And the final dictionary consists of 6 entries.

Decoding LZ78

Decoding is straightforward:
- Start with an empty dictionary.
- For each (index, symbol):
  - If index = 0, output symbol.
  - Else:
    - Fetch the dictionary entry at index,
    - output that string + symbol.
  - Add the output string as a new dictionary entry.

Token (1, B)
→ dictionary[1] = "A"
→ output "AB"
→ add "AB" as new dictionary entry

Key Differences: LZ78 vs LZ77

LZ77:
- Uses a sliding window of past characters.
- Matches substrings by offset and length.
- Dictionary is implicit (part of the data window).

LZ78:
- Builds an explicit dictionary of substrings.
- Dictionary persists and grows as the input is read.
- Each token is an index + next character.

LZ77 tends to handle long repeated patterns better without huge dictionaries.

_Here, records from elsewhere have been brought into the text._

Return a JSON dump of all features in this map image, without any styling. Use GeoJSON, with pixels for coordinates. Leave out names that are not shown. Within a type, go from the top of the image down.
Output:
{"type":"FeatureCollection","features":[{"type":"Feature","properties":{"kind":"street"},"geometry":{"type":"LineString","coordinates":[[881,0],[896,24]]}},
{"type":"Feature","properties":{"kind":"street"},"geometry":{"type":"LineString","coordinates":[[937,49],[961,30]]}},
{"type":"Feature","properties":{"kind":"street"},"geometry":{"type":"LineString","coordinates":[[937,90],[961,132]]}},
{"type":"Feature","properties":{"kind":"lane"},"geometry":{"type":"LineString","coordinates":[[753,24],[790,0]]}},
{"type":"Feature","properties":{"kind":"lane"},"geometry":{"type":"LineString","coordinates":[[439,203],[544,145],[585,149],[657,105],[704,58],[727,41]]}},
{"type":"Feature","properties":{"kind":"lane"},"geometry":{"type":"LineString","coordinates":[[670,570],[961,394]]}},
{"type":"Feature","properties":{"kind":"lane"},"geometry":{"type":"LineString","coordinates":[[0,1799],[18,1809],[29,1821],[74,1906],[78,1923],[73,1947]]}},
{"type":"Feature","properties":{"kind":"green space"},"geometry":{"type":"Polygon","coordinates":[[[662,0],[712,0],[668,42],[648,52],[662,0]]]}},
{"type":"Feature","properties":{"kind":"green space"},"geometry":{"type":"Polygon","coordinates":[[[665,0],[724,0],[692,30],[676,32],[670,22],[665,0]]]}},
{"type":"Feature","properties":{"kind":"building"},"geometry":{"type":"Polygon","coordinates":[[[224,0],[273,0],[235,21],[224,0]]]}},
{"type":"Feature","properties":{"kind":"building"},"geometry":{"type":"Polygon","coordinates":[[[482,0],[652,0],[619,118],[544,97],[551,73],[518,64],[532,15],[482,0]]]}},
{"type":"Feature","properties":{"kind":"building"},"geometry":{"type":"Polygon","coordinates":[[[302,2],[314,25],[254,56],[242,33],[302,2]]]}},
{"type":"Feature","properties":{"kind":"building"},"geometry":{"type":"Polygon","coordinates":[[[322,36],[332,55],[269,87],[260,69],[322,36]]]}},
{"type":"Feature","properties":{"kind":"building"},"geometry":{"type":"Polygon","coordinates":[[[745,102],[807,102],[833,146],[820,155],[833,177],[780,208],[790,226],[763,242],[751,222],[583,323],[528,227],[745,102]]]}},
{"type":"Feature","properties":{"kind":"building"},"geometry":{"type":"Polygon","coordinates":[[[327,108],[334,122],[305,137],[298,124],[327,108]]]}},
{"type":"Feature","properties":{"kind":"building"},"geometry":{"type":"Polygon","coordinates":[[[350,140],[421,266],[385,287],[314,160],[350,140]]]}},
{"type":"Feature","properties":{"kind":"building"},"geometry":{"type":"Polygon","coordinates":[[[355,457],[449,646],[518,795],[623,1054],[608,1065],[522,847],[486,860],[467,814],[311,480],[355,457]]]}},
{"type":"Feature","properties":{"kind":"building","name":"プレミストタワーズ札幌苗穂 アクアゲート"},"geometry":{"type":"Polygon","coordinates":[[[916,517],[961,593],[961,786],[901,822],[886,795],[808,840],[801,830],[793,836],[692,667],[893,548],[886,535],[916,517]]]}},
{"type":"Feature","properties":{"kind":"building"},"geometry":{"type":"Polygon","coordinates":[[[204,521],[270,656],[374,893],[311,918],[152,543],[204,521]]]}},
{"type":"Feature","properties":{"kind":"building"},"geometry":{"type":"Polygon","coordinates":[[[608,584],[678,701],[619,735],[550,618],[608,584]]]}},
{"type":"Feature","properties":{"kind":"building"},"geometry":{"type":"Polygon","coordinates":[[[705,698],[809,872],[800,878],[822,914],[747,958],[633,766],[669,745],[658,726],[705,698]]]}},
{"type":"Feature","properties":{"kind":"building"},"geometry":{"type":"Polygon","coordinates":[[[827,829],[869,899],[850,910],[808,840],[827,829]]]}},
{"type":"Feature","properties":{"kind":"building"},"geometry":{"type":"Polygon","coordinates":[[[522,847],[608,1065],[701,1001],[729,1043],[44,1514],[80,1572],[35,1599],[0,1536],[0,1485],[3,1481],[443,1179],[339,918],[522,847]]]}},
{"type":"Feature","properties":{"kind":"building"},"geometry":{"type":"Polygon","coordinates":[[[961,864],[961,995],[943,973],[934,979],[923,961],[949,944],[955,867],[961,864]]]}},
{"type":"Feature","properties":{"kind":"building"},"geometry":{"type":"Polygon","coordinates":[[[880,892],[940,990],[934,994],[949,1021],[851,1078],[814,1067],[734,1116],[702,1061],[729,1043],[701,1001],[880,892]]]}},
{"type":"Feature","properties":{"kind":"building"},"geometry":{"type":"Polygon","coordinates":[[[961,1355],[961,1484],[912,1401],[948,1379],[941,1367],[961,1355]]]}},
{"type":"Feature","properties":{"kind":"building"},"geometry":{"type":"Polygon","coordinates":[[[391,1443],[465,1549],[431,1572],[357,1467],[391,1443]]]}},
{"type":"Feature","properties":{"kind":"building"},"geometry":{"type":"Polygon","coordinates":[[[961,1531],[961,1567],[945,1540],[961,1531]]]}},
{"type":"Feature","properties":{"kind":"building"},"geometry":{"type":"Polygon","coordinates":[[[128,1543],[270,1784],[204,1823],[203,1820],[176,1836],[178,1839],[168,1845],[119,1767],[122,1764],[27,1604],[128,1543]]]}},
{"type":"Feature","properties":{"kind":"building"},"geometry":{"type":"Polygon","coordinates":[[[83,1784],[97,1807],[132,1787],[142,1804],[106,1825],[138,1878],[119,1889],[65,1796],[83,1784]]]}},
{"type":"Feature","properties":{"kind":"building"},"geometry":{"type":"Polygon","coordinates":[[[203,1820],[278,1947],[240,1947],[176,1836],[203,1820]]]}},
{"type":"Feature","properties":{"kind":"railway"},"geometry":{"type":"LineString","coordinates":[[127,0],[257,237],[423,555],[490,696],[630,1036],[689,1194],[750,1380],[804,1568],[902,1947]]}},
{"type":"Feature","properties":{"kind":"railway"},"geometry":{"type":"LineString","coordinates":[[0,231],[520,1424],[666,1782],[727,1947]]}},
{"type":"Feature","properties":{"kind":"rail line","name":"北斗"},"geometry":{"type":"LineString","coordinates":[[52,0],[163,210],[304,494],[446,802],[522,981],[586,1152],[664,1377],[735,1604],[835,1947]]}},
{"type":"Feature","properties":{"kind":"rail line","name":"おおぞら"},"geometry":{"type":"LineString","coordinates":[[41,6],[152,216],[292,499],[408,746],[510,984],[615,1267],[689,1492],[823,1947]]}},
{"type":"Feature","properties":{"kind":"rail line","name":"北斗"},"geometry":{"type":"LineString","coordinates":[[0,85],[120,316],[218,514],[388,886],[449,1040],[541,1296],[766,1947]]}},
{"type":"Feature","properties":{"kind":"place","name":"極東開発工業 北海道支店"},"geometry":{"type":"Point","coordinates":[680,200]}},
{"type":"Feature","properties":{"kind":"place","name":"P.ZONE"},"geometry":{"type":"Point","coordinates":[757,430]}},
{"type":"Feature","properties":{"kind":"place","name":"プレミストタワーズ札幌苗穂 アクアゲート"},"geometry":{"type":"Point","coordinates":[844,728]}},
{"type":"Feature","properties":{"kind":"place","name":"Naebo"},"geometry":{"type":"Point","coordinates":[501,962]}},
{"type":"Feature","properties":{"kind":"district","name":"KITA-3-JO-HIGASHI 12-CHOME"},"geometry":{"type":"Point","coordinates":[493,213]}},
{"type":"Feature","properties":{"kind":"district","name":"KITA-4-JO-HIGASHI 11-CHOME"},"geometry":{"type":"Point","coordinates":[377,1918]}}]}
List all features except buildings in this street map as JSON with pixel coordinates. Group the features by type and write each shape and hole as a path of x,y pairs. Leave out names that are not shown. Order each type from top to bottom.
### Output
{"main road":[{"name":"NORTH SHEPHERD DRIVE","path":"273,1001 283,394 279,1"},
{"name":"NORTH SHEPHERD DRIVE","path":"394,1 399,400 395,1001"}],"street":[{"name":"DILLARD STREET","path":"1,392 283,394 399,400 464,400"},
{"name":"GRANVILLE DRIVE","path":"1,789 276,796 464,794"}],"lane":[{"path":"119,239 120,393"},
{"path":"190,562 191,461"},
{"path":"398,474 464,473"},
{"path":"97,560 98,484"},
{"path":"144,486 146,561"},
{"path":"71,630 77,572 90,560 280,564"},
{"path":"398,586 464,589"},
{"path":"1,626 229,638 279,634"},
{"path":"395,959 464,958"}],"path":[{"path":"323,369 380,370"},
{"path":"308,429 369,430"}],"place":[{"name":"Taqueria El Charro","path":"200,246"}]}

LZ78 provides simpler decoding and is foundational for LZW (used in GIF).

Performance Notes

Compresses well when the input has many repeated substrings.
Dictionary growth can be memory-intensive.
Many real-world compressors (like LZW) refined LZ78 by:
- using variable-width codes,
- limiting dictionary size,
- handling dictionary resets.